Nel solo settore agroalimentare questo anno si è perso il 48% della produzione nazionale di pesche, il 69% delle pere; in molte regioni del centro-nord c’è stata una riduzione dell’80% di olio prodotto; nel solo Lazio si è perso l’80% della produzione di nocciole. Tutto ciò a causa dei cambiamenti climatici creati dalla nostra specie.
Quasi 2 miliardi di persone, poco meno di un quarto della popolazione mondiale, vivono in aree che soffrono di carenza idrica e si prevede che questo numero crescerà fino a raggiungere circa la metà della popolazione mondiale entro il 2030. Sono 710 milioni i minori (in 45 Paesi) a più alto rischio di subire l’impatto del cambiamento climatico.
13 milioni di persone muoiono ogni anno a causa dell’inquinamento.
Stiamo affamando l’umanità, mettendo a rischio la sopravvivenza della specie e molti di noi ancora non hanno preso coscienza del perché, di come evitare tutto ciò, della necessità di cambiare comportamenti per salvare anche noi stessi.
Per fortuna abbiamo già tutte le soluzioni: esistono sistemi produttivi sempre meno impattanti sull’ambiente, addirittura rigenerativi degli ecosistemi. Noi possiamo scegliere di consumare di meno, di ridurre il nostro impatto ambientale, di compiere azioni rigenerative degli ecosistemi, ad esempio mettendo a dimora alberi.
La permacultura ci offre una visione sistemica che ci consente di progettare e realizzare insediamenti umani sostenibili e resilienti: d’ora in poi solo avendo un approccio sistemico, in grado di valutare prima tutti gli impatti delle nostre azioni e progettare quindi in maniera consapevole, potrà diminuire il rischio di catastrofi sempre peggiori.

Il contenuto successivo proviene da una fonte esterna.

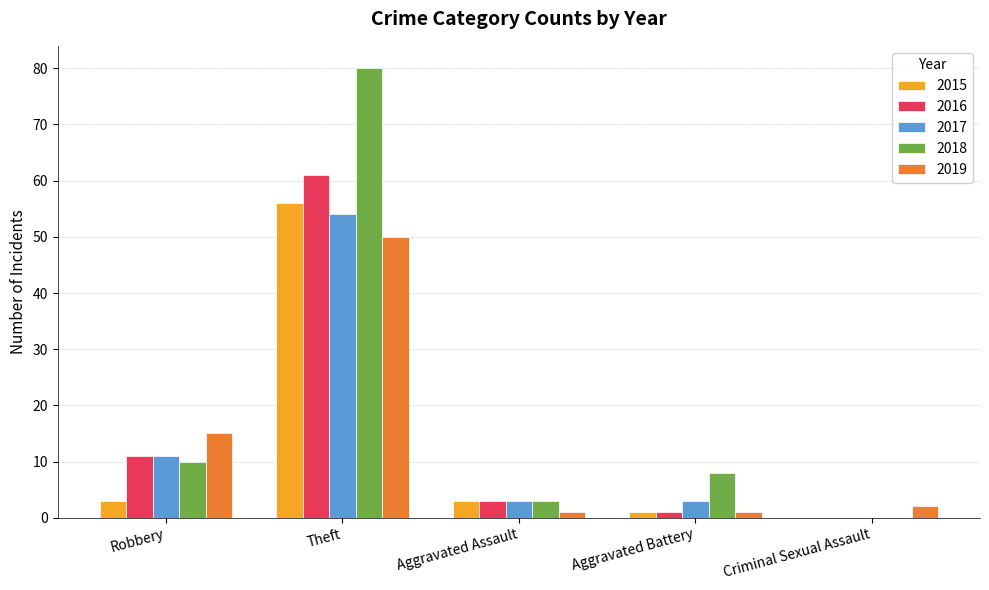

The 2017 series shows 19 at Robbery. True or false?

False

Solo iniziando da noi stessi, divenendo consapevoli dell’impatto delle nostre azioni e cambiando le nostre abitudini, collaborando insieme agli altri esseri umani in maniera costruttiva, è possibile invertire rotta.

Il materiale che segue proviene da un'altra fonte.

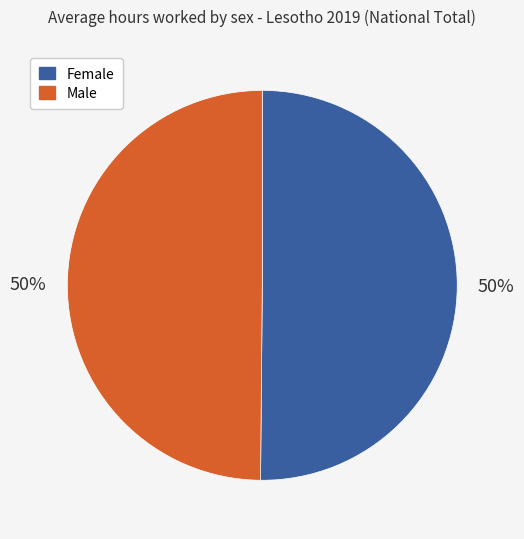

To the nearest percent, what is the average slice percentage?

50%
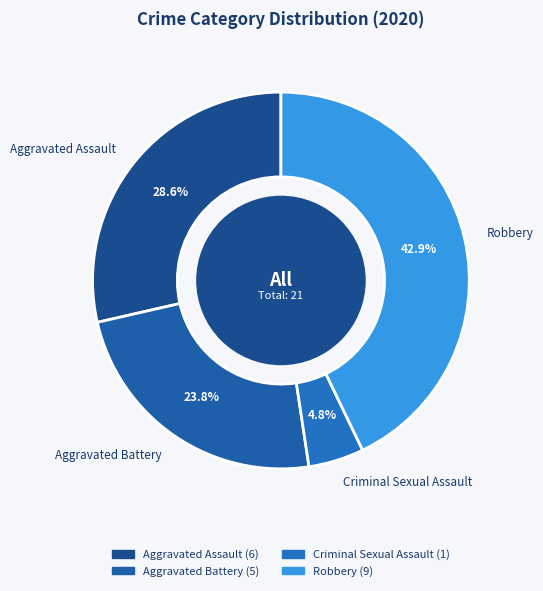

Rank the categories by value from lowest to highest.

Criminal Sexual Assault, Aggravated Battery, Aggravated Assault, Robbery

Ora è il momento di prendere coscienza tutti di quanto sia fondamentale il nostro agire per migliorare il mondo. Siamo noi persone comuni che dobbiamo impegnarci in prima persona: non verrà nessun salvatore, nessun eroe, nessun potere, che lo farà al posto nostro.
Siamo qui in questa epoca, questa deve essere la nostra missione di vita: riprogettare il mondo perché sia un posto migliore dove vivere.
Possiamo vivere tutti in pace e felici, dipende dall’impegno di ognuno di noi: chi non crede in ciò non può dirsi un vero essere umano.